Method: We performed computerized searches for relevant articles on PubMed, EMBASE, and the Cochrane register of controlled trials (up to July 2013). We contacted international experts and manufacturers. We included in the study randomized controlled trials (RCTs) that compared ET (performed within 10 days after initiation of laryngeal intubation) and LT (after 10 days of laryngeal intubation) or PI in critically ill adult patients admitted to intensive care units (ICUs). Two investigators evaluated the articles; divergent opinions were resolved by consensus.
Results: A meta-analysis was evaluated from nine randomized clinical trials with 2,072 participants.
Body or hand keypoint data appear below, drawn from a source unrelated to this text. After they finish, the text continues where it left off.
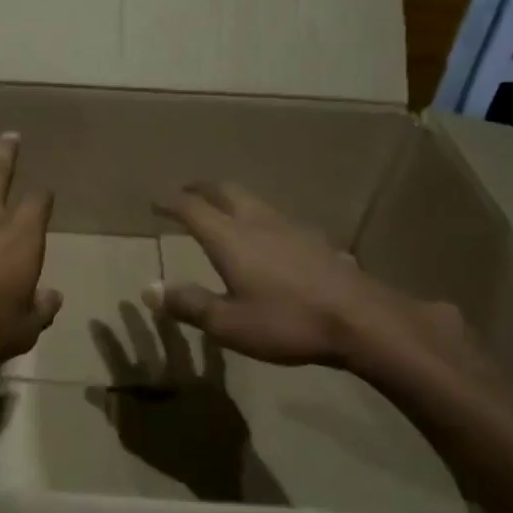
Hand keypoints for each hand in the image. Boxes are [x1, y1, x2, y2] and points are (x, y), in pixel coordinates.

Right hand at [147, 182, 458, 372]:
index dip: (170, 201)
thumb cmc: (287, 322)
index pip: (191, 207)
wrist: (362, 320)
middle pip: (224, 190)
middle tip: (186, 192)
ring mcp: (290, 227)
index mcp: (229, 237)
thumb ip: (188, 304)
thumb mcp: (229, 323)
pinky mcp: (315, 239)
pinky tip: (266, 237)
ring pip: (252, 200)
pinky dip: (257, 217)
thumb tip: (149, 289)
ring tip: (221, 210)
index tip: (155, 202)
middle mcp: (257, 222)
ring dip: (230, 199)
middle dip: (200, 188)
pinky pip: (275, 217)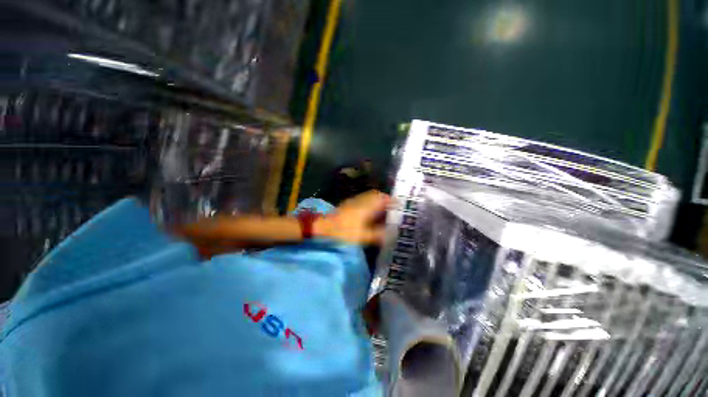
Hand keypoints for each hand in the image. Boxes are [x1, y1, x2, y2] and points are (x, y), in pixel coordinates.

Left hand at [315, 190, 390, 244]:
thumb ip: (378, 234)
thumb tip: (390, 233)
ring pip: (368, 196)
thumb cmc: (343, 233)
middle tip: (391, 207)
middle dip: (384, 199)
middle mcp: (360, 201)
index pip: (382, 198)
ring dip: (376, 200)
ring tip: (382, 209)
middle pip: (375, 195)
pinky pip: (362, 200)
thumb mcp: (363, 236)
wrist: (322, 228)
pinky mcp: (347, 204)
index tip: (399, 204)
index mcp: (366, 207)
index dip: (391, 200)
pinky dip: (369, 203)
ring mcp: (353, 201)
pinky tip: (369, 211)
Compared to LT/PI, ET did not significantly reduce short-term mortality [relative risks (RR) = 0.91; 95% confidence intervals (CIs) = 0.81-1.03; p = 0.14] or long-term mortality (RR = 0.90; 95% CI = 0.76-1.08; p = 0.27). Additionally, ET was not associated with a markedly reduced length of ICU stay [weighted mean difference (WMD) = -4.41 days; 95% CI = -13.44-4.63 days; p = 0.34], ventilator-associated pneumonia (VAP) (RR = 0.88; 95% CI = 0.71-1.10; p = 0.27) or duration of mechanical ventilation (MV) (WMD = - 2.91 days; 95% CI = -7.21-1.40 days; p = 0.19).
Conclusion: Among the patients requiring prolonged MV, ET showed no significant difference in clinical outcomes compared to that of the LT/PI group. But more rigorously designed and adequately powered RCTs are required to confirm it in future.